Selected extract -

● ● ● ● ●

If you were to feed some excerpts of the US Constitution into the AI detection tools, they would claim it to be written by AI tools like ChatGPT and Google Bard etc.
ZeroGPT seems 94% certain that AI wrote the Constitution, while originality.ai is 60% confident.
The Constitution was drafted in the year 1787, which is more than 200 years ago.
So, do you think it is possible for that old document to have AI origins?
Well, that can only be the case if either the writers themselves were robots or else used a time machine to reach the era of AI technology.
The claims are nothing but fallacious.
But still, for information, the first-ever concept of a time machine was given by H. G. Wells in 1895, long after the Constitution was written, and the development of robots is even more recent.
The question is, why do these tools seem to be too confident in labelling the year-old document as AI-generated?
Let’s look for its answer!
Understanding the Reason Behind False Positives by AI Content Detectors
Just like AI content generators, AI detectors are also trained on vast datasets deriving from various sources, the US Constitution being one of them. These datasets help them to differentiate between AI and human text.
When AI detectors are given text to analyse, they usually check the structure of the text, compare it to their knowledge, and conclude if they would have written in the same manner upon receiving the same query. If yes, then the tool simply classifies the text as AI written.
While analysing the structure of the text, AI detection tools usually use two different variables, namely perplexity & burstiness. The lower the percentage of these two variables detected in the text, the higher the chances are that the content is AI-generated.
Let’s first understand these two variables separately and how AI detectors sometimes misunderstand them, resulting in false positives.
Perplexity is how random a text is.
Simply put, if the words in a sequence seem to be so unpredictable, the text has high perplexity.
For example, if I say, “The sun is shining in the….”.
You will predict “sky” to be the next word in the sentence, as it does not sound uncertain or perplexing.
However, if I say my sentence would end up with the word “painting”, making it “The sun is shining in the painting.”, it may surprise you a little as it is not a common pattern found.
AI detectors work on the same line. If there is randomness in the text, the tool considers it as humanly written.
But if it demonstrates easy predictability of words in a sequence, the text is AI written according to the tool.
Image via test conducted on ZeroGPT.
Now, you must say that it is not necessary that a human will only use random words and not predictable ones.
Well, that is where AI detectors go wrong.
It is true that humans usually write with randomness, but that is not every time.
Sometimes we also use formal, usual, predictable and straightforward language that shows low perplexity, resulting in false positives from AI detectors.
Burstiness is the same as perplexity but on the sentence level.
Perplexity analyses the probable words, while burstiness measures sentence variations and structure and involves unpredictability in the cluster of sentences.

● ● ● ● ●

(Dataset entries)
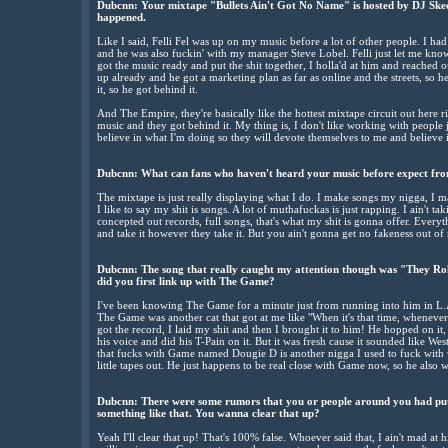
Dubcnn: Your mixtape "Bullets Ain't Got No Name" is hosted by DJ Skee,
happened.
Like I said, Felli Fel was up on my music before a lot of other people. I had 
and he was also fuckin' with my manager Steve Lobel. Felli just let me kno
got the music ready and put the shit together, I holla'd at him and reached 
up already and he got a marketing plan as far as online and the streets, so 
it, so he got behind it.
And The Empire, they're basically like the hottest mixtape circuit out here r
music and they got behind it. My thing is, I don't like working with people 
believe in what I'm doing so they will devote themselves to me and believe i
Dubcnn: What can fans who haven't heard your music before expect fr
The mixtape is just really displaying what I do. I make songs my nigga, I
I like to say my shit is songs. A lot of muthafuckas is just rapping. I ain't
concepted out records, full songs, that's what my shit is gonna offer. Everythi
and take it however they take it. But you ain't gonna get no fakeness out of m
Dubcnn: The song that really caught my attention though was "They Ro
did you first link up with The Game?
I've been knowing The Game for a minute just from running into him in L.A
The Game was another cat that got at me like "When it's that time, whenever i
got the record, I laid my shit and then I brought it to him! He hopped on it
his voice and did his T-Pain on it. But it was fresh cause it sounded like Wes
that fucks with Game named Dougie D is another nigga I used to fuck with w
little tapes out. He just happens to be real close with Game now, so he also
Dubcnn: There were some rumors that you or people around you had pu
something like that. You wanna clear that up?
Yeah I'll clear that up! That's 100% false. Whoever said that, I ain't mad at 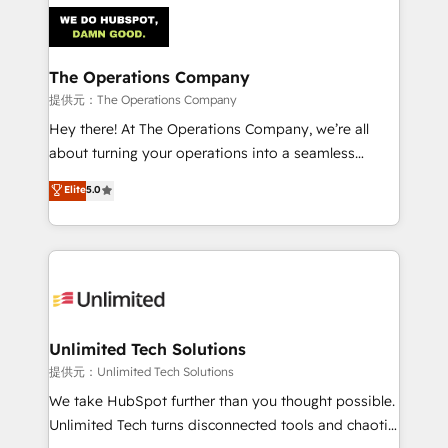
strategies. As the only HubSpot Elite Partner in
Iberia (Spain & Portugal), we combine human insight
with intelligent automation to drive sustainable
growth. Our multidisciplinary team designs solutions
The Operations Company
that simplify complexity, boost performance, and
提供元：The Operations Company
turn innovation into real impact. 🌍 Highlights •
Hey there! At The Operations Company, we’re all
HubSpot Partner since 2012 • 2022 EMEA Impact
about turning your operations into a seamless
Award: Best Integration • 150+ successful HubSpot
experience that powers real results. We specialize in
Elite
5.0
projects • Clients in 30+ industries • Proprietary
transforming complex systems into efficient,
technology for integrations • Multilingual team:
scalable solutions that work across your entire
English, Spanish, Portuguese & Italian 👉 Grow
organization. We’re a unique blend of deep HubSpot
smarter with AI and HubSpot.
expertise, strategic thinking, and hands-on
operational know-how. We know that no two
businesses are alike, so we don’t do cookie-cutter
solutions. Instead, we dive in to understand your
Unlimited Tech Solutions
needs, goals, and challenges to deliver solutions that
提供元：Unlimited Tech Solutions
fit like a glove. We’re committed to being both
We take HubSpot further than you thought possible.
highly effective and fun to work with. We believe in
Unlimited Tech turns disconnected tools and chaotic
efficient processes, as well as building great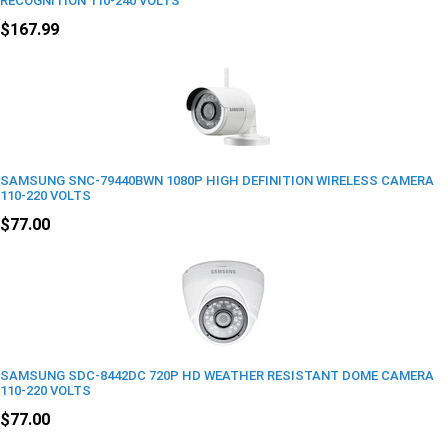
RECOGNITION 110-240 VOLTS
$167.99
SAMSUNG SNC-79440BWN 1080P HIGH DEFINITION WIRELESS CAMERA
110-220 VOLTS
$77.00
SAMSUNG SDC-8442DC 720P HD WEATHER RESISTANT DOME CAMERA
110-220 VOLTS
$77.00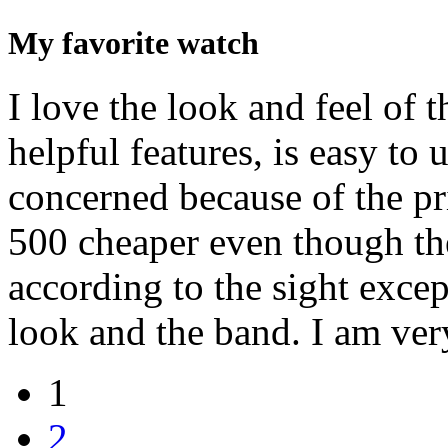
My favorite watch
I love the look and feel of t
helpful features, is easy to u
concerned because of the pri
500 cheaper even though th
according to the sight excep
look and the band. I am ver
1
2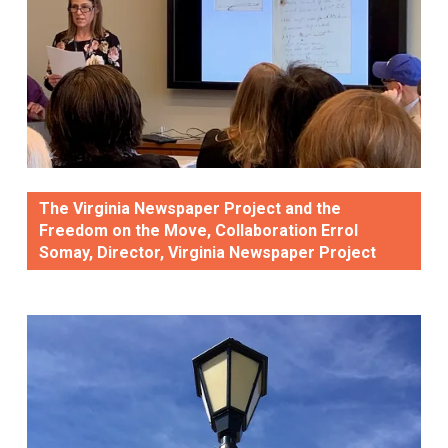
The Virginia Newspaper Project and the
Freedom on the Move, Collaboration Errol
Somay, Director, Virginia Newspaper Project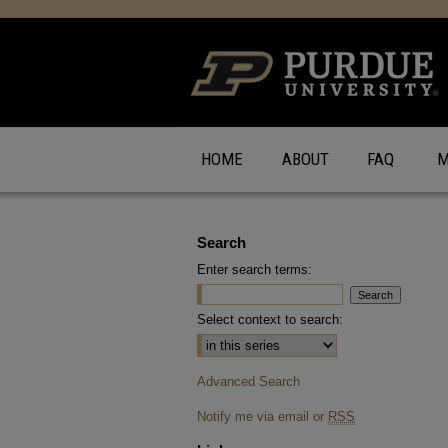
HOME
ABOUT
FAQ
M
Search
Enter search terms:
Select context to search:
Advanced Search
Notify me via email or
RSS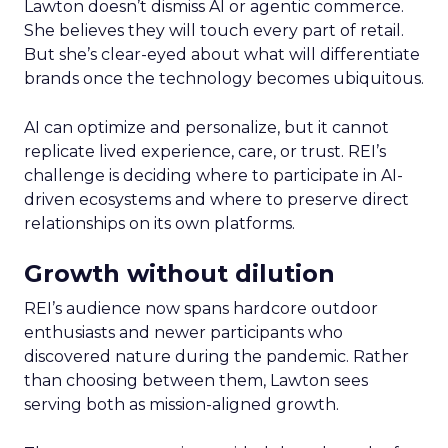
Lawton doesn’t dismiss AI or agentic commerce.
She believes they will touch every part of retail.
But she’s clear-eyed about what will differentiate
brands once the technology becomes ubiquitous.
AI can optimize and personalize, but it cannot
replicate lived experience, care, or trust. REI’s
challenge is deciding where to participate in AI-
driven ecosystems and where to preserve direct
relationships on its own platforms.
Growth without dilution
REI’s audience now spans hardcore outdoor
enthusiasts and newer participants who
discovered nature during the pandemic. Rather
than choosing between them, Lawton sees
serving both as mission-aligned growth.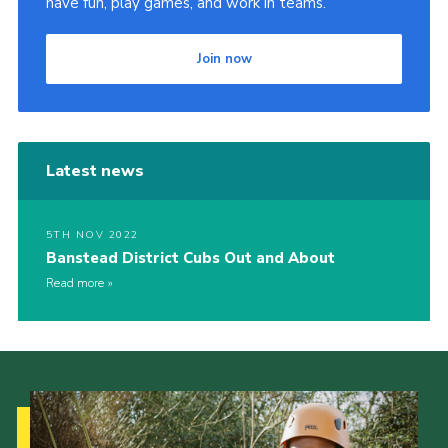
have fun, play games, and work in teams.
Join now
Latest news
5TH NOV 2022
Banstead District Cubs Out and About
Read more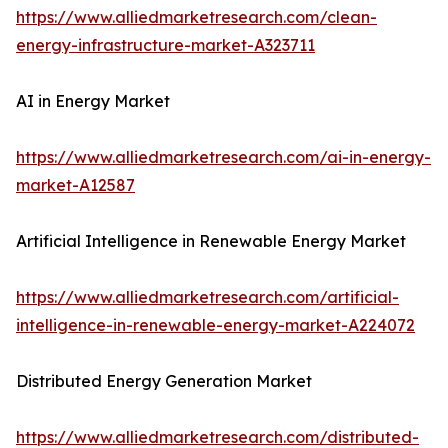
https://www.alliedmarketresearch.com/clean-
energy-infrastructure-market-A323711
AI in Energy Market
https://www.alliedmarketresearch.com/ai-in-energy-
market-A12587
Artificial Intelligence in Renewable Energy Market
https://www.alliedmarketresearch.com/artificial-
intelligence-in-renewable-energy-market-A224072
Distributed Energy Generation Market
https://www.alliedmarketresearch.com/distributed-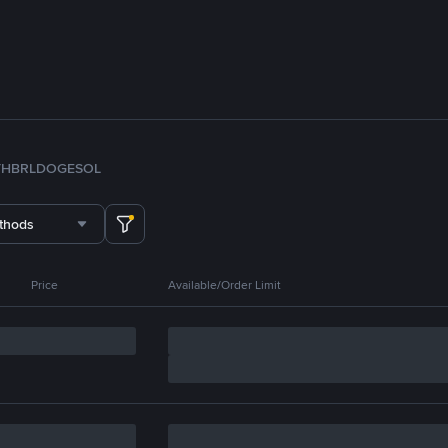
TH
BRL
DOGE
SOL
thods
Price
Available/Order Limit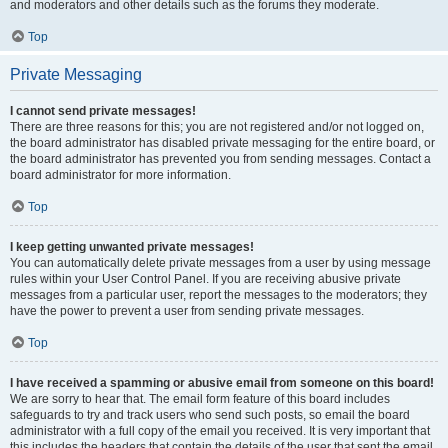
and moderators and other details such as the forums they moderate.
Top
Private Messaging
I cannot send private messages!
There are three reasons for this; you are not registered and/or not logged on,
the board administrator has disabled private messaging for the entire board, or
the board administrator has prevented you from sending messages. Contact a
board administrator for more information.
Top
I keep getting unwanted private messages!
You can automatically delete private messages from a user by using message
rules within your User Control Panel. If you are receiving abusive private
messages from a particular user, report the messages to the moderators; they
have the power to prevent a user from sending private messages.
Top
I have received a spamming or abusive email from someone on this board!
We are sorry to hear that. The email form feature of this board includes
safeguards to try and track users who send such posts, so email the board
administrator with a full copy of the email you received. It is very important that
this includes the headers that contain the details of the user that sent the email.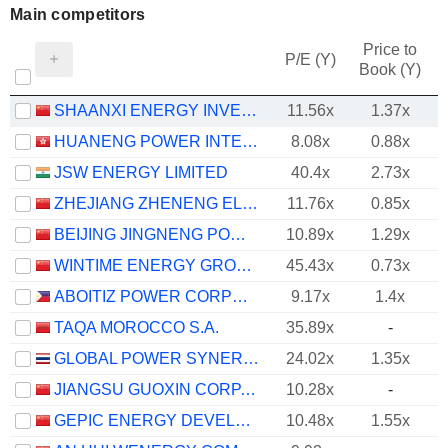
Main competitors
Price to
P/E (Y)
Book (Y)
SHAANXI ENERGY INVESTMENT CO., LTD.
11.56x
1.37x
HUANENG POWER INTERNATIONAL, INC.
8.08x
0.88x
JSW ENERGY LIMITED
40.4x
2.73x
ZHEJIANG ZHENENG ELECTRIC POWER CO., LTD.
11.76x
0.85x
BEIJING JINGNENG POWER CO., LTD.
10.89x
1.29x
WINTIME ENERGY GROUP CO.,LTD.
45.43x
0.73x
ABOITIZ POWER CORPORATION
9.17x
1.4x
TAQA MOROCCO S.A.
35.89x
-
GLOBAL POWER SYNERGY
24.02x
1.35x
JIANGSU GUOXIN CORP. LTD.
10.28x
-
GEPIC ENERGY DEVELOPMENT CO., LTD.
10.48x
1.55x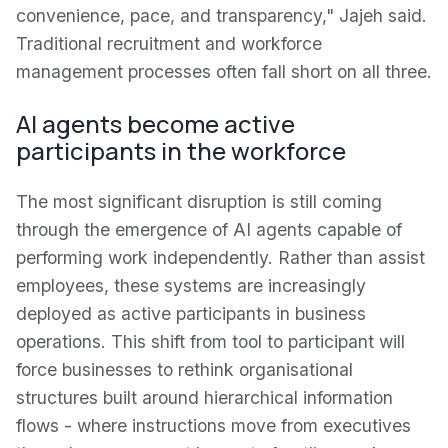
convenience, pace, and transparency," Jajeh said.
Traditional recruitment and workforce
management processes often fall short on all three.
AI agents become active
participants in the workforce
The most significant disruption is still coming
through the emergence of AI agents capable of
performing work independently. Rather than assist
employees, these systems are increasingly
deployed as active participants in business
operations. This shift from tool to participant will
force businesses to rethink organisational
structures built around hierarchical information
flows - where instructions move from executives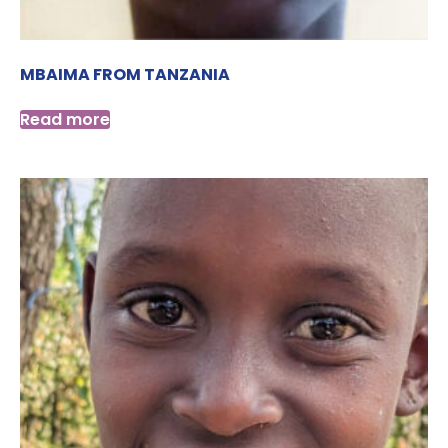
MBAIMA FROM TANZANIA
Read more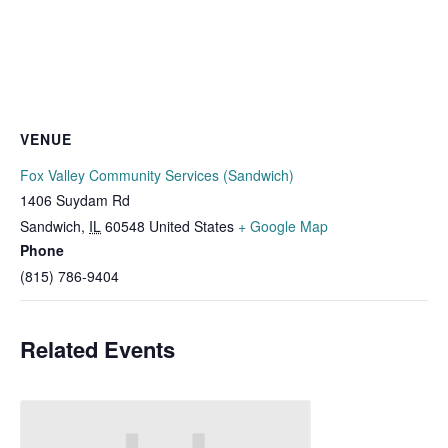
VENUE
Fox Valley Community Services (Sandwich)
1406 Suydam Rd
Sandwich
,
IL
60548
United States
+ Google Map
Phone
(815) 786-9404
Related Events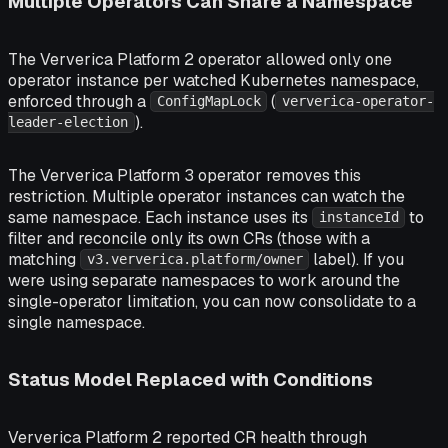
Multiple Operators Can Share a Namespace
The Ververica Platform 2 operator allowed only one
operator instance per watched Kubernetes namespace,
enforced through a
(
ConfigMapLock
ververica-operator-
).
leader-election
The Ververica Platform 3 operator removes this
restriction. Multiple operator instances can watch the
same namespace. Each instance uses its
to
instanceId
filter and reconcile only its own CRs (those with a
matching
label). If you
v3.ververica.platform/owner
were using separate namespaces to work around the
single-operator limitation, you can now consolidate to a
single namespace.
Status Model Replaced with Conditions
Ververica Platform 2 reported CR health through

● ● ● ● ●

To do -
• a. Decide whether each statement agrees with the article on AI content detectors, answering yes or no and quoting the deciding words: (i) ZeroGPT rates the Constitution as AI-written with 94% certainty; (ii) the higher the perplexity and burstiness found in a text, the more likely it is AI-generated; (iii) burstiness works at the word level.
• b. In one to three sentences, explain why the article on AI content detectors says perplexity checks can produce false positives on human writing.
• c. According to the article on AI content detectors, which two variables do these tools use when analyzing the structure of a text?

Answer list -
• a.
(i) Yes: "ZeroGPT seems 94% certain that AI wrote the Constitution"
(ii) No: "The lower the percentage of these two variables detected in the text, the higher the chances are that the content is AI-generated."
(iii) No: "Burstiness is the same as perplexity but on the sentence level."

• b. Detectors treat predictable word sequences as a sign of AI writing. Humans sometimes use formal, usual, predictable and straightforward language, which shows low perplexity, so the detectors label that human text as AI-written.

• c. Perplexity and burstiness.